Intentionally interfering with relationships and/or contracts and causing someone to suffer economic damages is referred to as tortious interference. This misconduct is often seen in the business world and typically sparks a dispute between companies and clients; sellers and buyers; or employers and employees.
One such case was recently filed in another state, and it serves as one type of scenario involving possible misconduct and tortious interference. The woman who filed the claim says she lost two employment opportunities when her former employer interfered with her contractual relationships.
The case argues that she was fired and then the defendants refused to submit information requested as part of the woman’s credentialing. Because of this failure, she was denied employment and suffered emotional and financial damages. The woman is requesting a jury trial and damages.
This is just one example of tortious interference. Other examples could include blackmailing someone so that he or she will violate a confidentiality agreement, or trying to put a company out of business by refusing to provide promised services, preventing it from fulfilling its own obligations.

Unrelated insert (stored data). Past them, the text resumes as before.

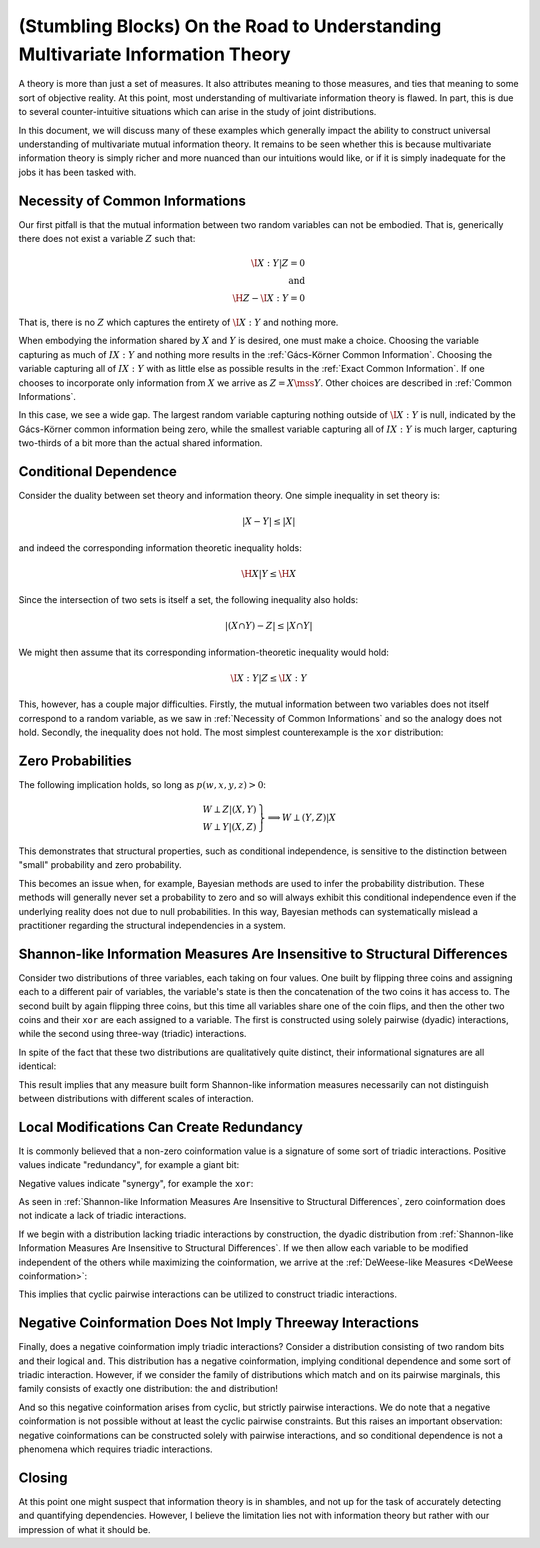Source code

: .. stumbling.rst

(Stumbling Blocks) On the Road to Understanding Multivariate Information Theory
===============================================================================

A theory is more than just a set of measures. It also attributes meaning to
those measures, and ties that meaning to some sort of objective reality. At this
point, most understanding of multivariate information theory is flawed. In part,
this is due to several counter-intuitive situations which can arise in the study
of joint distributions.

In this document, we will discuss many of these examples which generally impact
the ability to construct universal understanding of multivariate mutual
information theory. It remains to be seen whether this is because multivariate
information theory is simply richer and more nuanced than our intuitions would
like, or if it is simply inadequate for the jobs it has been tasked with.


Necessity of Common Informations
--------------------------------

Our first pitfall is that the mutual information between two random variables
can not be embodied. That is, generically there does not exist a variable
:math:`Z` such that:

.. math::

   \I{X : Y | Z} = 0 \\
   \textrm{and} \\
   \H{Z} - \I{X : Y} = 0

That is, there is no :math:`Z` which captures the entirety of :math:`\I{X : Y}`
and nothing more.

When embodying the information shared by :math:`X` and :math:`Y` is desired,
one must make a choice. Choosing the variable capturing as much of
:math:`I{X : Y}` and nothing more results in the
:ref:`Gács-Körner Common Information`. Choosing the variable capturing all of
:math:`I{X : Y}` with as little else as possible results in the
:ref:`Exact Common Information`. If one chooses to incorporate only information
from :math:`X` we arrive as :math:`Z = X \mss Y`. Other choices are described
in :ref:`Common Informations`.

.. ipython::

   In [1]: d = Distribution(['00', '01', '10'], [1/3]*3)

   In [2]: I(d, [[0], [1]])
   Out[2]: 0.25162916738782304

   In [3]: K(d, [[0], [1]])
   Out[3]: 0.0

   In [4]: G(d, [[0], [1]])
   Out[4]: 0.9182909718428677

In this case, we see a wide gap. The largest random variable capturing nothing
outside of :math:`\I{X : Y}` is null, indicated by the Gács-Körner common
information being zero, while the smallest variable capturing all of
:math:`I{X : Y}` is much larger, capturing two-thirds of a bit more than the
actual shared information.

Conditional Dependence
----------------------

Consider the duality between set theory and information theory. One simple
inequality in set theory is:

.. math::

   | X - Y | \leq | X |

and indeed the corresponding information theoretic inequality holds:

.. math::

   \H{X | Y} \leq \H{X}

Since the intersection of two sets is itself a set, the following inequality
also holds:

.. math::

   | (X \cap Y) - Z | \leq | X \cap Y |

We might then assume that its corresponding information-theoretic inequality
would hold:

.. math::

   \I{X : Y | Z} \leq \I{X : Y}

This, however, has a couple major difficulties. Firstly, the mutual information
between two variables does not itself correspond to a random variable, as we saw
in :ref:`Necessity of Common Informations` and so the analogy does not hold.
Secondly, the inequality does not hold. The most simplest counterexample is the
``xor`` distribution:

.. ipython::

   In [5]: d = Distribution(['000', '011', '101', '110'], [1/4]*4)

   In [6]: I(d, [[0], [1]])
   Out[6]: 0.0

   In [7]: I(d, [[0], [1]], [2])
   Out[7]: 1.0


Zero Probabilities
------------------

The following implication holds, so long as :math:`p(w, x, y, z) > 0`:

.. math::

   \left. \begin{array}{l} W \perp Z | (X, Y) \\ W \perp Y | (X, Z) \end{array} \right\} \implies W \perp (Y, Z) | X

This demonstrates that structural properties, such as conditional independence,
is sensitive to the distinction between "small" probability and zero
probability.

This becomes an issue when, for example, Bayesian methods are used to infer the
probability distribution. These methods will generally never set a probability
to zero and so will always exhibit this conditional independence even if the
underlying reality does not due to null probabilities. In this way, Bayesian
methods can systematically mislead a practitioner regarding the structural
independencies in a system.


Shannon-like Information Measures Are Insensitive to Structural Differences
---------------------------------------------------------------------------

Consider two distributions of three variables, each taking on four values. One
built by flipping three coins and assigning each to a different pair of
variables, the variable's state is then the concatenation of the two coins it
has access to. The second built by again flipping three coins, but this time
all variables share one of the coin flips, and then the other two coins and
their ``xor`` are each assigned to a variable. The first is constructed using
solely pairwise (dyadic) interactions, while the second using three-way
(triadic) interactions.

In spite of the fact that these two distributions are qualitatively quite
distinct, their informational signatures are all identical:

.. ipython::

   In [8]: from dit.example_dists import dyadic, triadic

   In [9]: from dit.profiles import ShannonPartition

   In [10]: ShannonPartition(dyadic)
   Out[10]:
   +----------+--------+
   | measure  |  bits  |
   +----------+--------+
   | H[0|1,2] |  0.000 |
   | H[1|0,2] |  0.000 |
   | H[2|0,1] |  0.000 |
   | I[0:1|2] |  1.000 |
   | I[0:2|1] |  1.000 |
   | I[1:2|0] |  1.000 |
   | I[0:1:2] |  0.000 |
   +----------+--------+

   In [11]: ShannonPartition(triadic)
   Out[11]:
   +----------+--------+
   | measure  |  bits  |
   +----------+--------+
   | H[0|1,2] |  0.000 |
   | H[1|0,2] |  0.000 |
   | H[2|0,1] |  0.000 |
   | I[0:1|2] |  1.000 |
   | I[0:2|1] |  1.000 |
   | I[1:2|0] |  1.000 |
   | I[0:1:2] |  0.000 |
   +----------+--------+

This result implies that any measure built form Shannon-like information
measures necessarily can not distinguish between distributions with different
scales of interaction.


Local Modifications Can Create Redundancy
-----------------------------------------

It is commonly believed that a non-zero coinformation value is a signature of
some sort of triadic interactions. Positive values indicate "redundancy", for
example a giant bit:

.. ipython::

   In [12]: d = Distribution(['000', '111'], [1/2]*2)

   In [13]: I(d)
   Out[13]: 1.0

Negative values indicate "synergy", for example the ``xor``:

.. ipython::

   In [14]: d = Distribution(['000', '011', '101', '110'], [1/4]*4)

   In [15]: I(d)
   Out[15]: -1.0


As seen in  :ref:`Shannon-like Information Measures Are Insensitive to
Structural Differences`, zero coinformation does not indicate a lack of triadic
interactions.

If we begin with a distribution lacking triadic interactions by construction,
the dyadic distribution from :ref:`Shannon-like Information Measures Are
Insensitive to Structural Differences`. If we then allow each variable to be
modified independent of the others while maximizing the coinformation, we
arrive at the :ref:`DeWeese-like Measures <DeWeese coinformation>`:

.. ipython::

   In [16]: from dit.multivariate import deweese_coinformation

   In [17]: deweese_coinformation(dyadic)
   Out[17]: 0.06127812445775139

This implies that cyclic pairwise interactions can be utilized to construct
triadic interactions.

Negative Coinformation Does Not Imply Threeway Interactions
-----------------------------------------------------------

Finally, does a negative coinformation imply triadic interactions? Consider
a distribution consisting of two random bits and their logical ``and``. This
distribution has a negative coinformation, implying conditional dependence and
some sort of triadic interaction. However, if we consider the family of
distributions which match ``and`` on its pairwise marginals, this family
consists of exactly one distribution: the ``and`` distribution!

.. ipython::

   In [18]: d = Distribution(['000', '010', '100', '111'], [1/4]*4)

   In [19]: I(d)
   Out[19]: -0.18872187554086706

   In [20]: maxent_dist(d, [[0, 1], [0, 2], [1, 2]])
   Out[20]:
   Class:          Distribution
   Alphabet:       ('0', '1') for all rvs
   Base:           linear
   Outcome Class:  str
   Outcome Length: 3
   RV Names:       None

   x     p(x)
   000   1/4
   010   1/4
   100   1/4
   111   1/4

   In [21]: from dit.algorithms.distribution_optimizers import MinEntOptimizer

   In [22]: meo = MinEntOptimizer(d, [[0, 1], [0, 2], [1, 2]])

   In [23]: meo.optimize()

   In [24]: meo.construct_dist()
   Out[24]:
   Class:          Distribution
   Alphabet:       ('0', '1') for all rvs
   Base:           linear
   Outcome Class:  str
   Outcome Length: 3
   RV Names:       None

   x     p(x)
   000   1/4
   010   1/4
   100   1/4
   111   1/4

And so this negative coinformation arises from cyclic, but strictly pairwise
interactions. We do note that a negative coinformation is not possible without
at least the cyclic pairwise constraints. But this raises an important
observation: negative coinformations can be constructed solely with pairwise
interactions, and so conditional dependence is not a phenomena which requires
triadic interactions.

Closing
-------

At this point one might suspect that information theory is in shambles, and not
up for the task of accurately detecting and quantifying dependencies. However,
I believe the limitation lies not with information theory but rather with our
impression of what it should be.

What all of these examples have in common are the elements of tortious interference. These include:
- Knowing that a relationship or contract exists
- Interfering with that relationship or contract
- Doing so intentionally and with improper motives
- Causing a person to suffer damages as a result of that interference
If you believe that you have lost opportunities due to tortious inference or if you feel you were forced to break a contract by another party, it can be critical that you consult an attorney familiar with these claims.
Business torts are typically complex claims with significant remedies at stake, so it is a good idea to utilize all the resources available. With legal support and guidance, victims of tortious interference can seek the compensation and justice they deserve.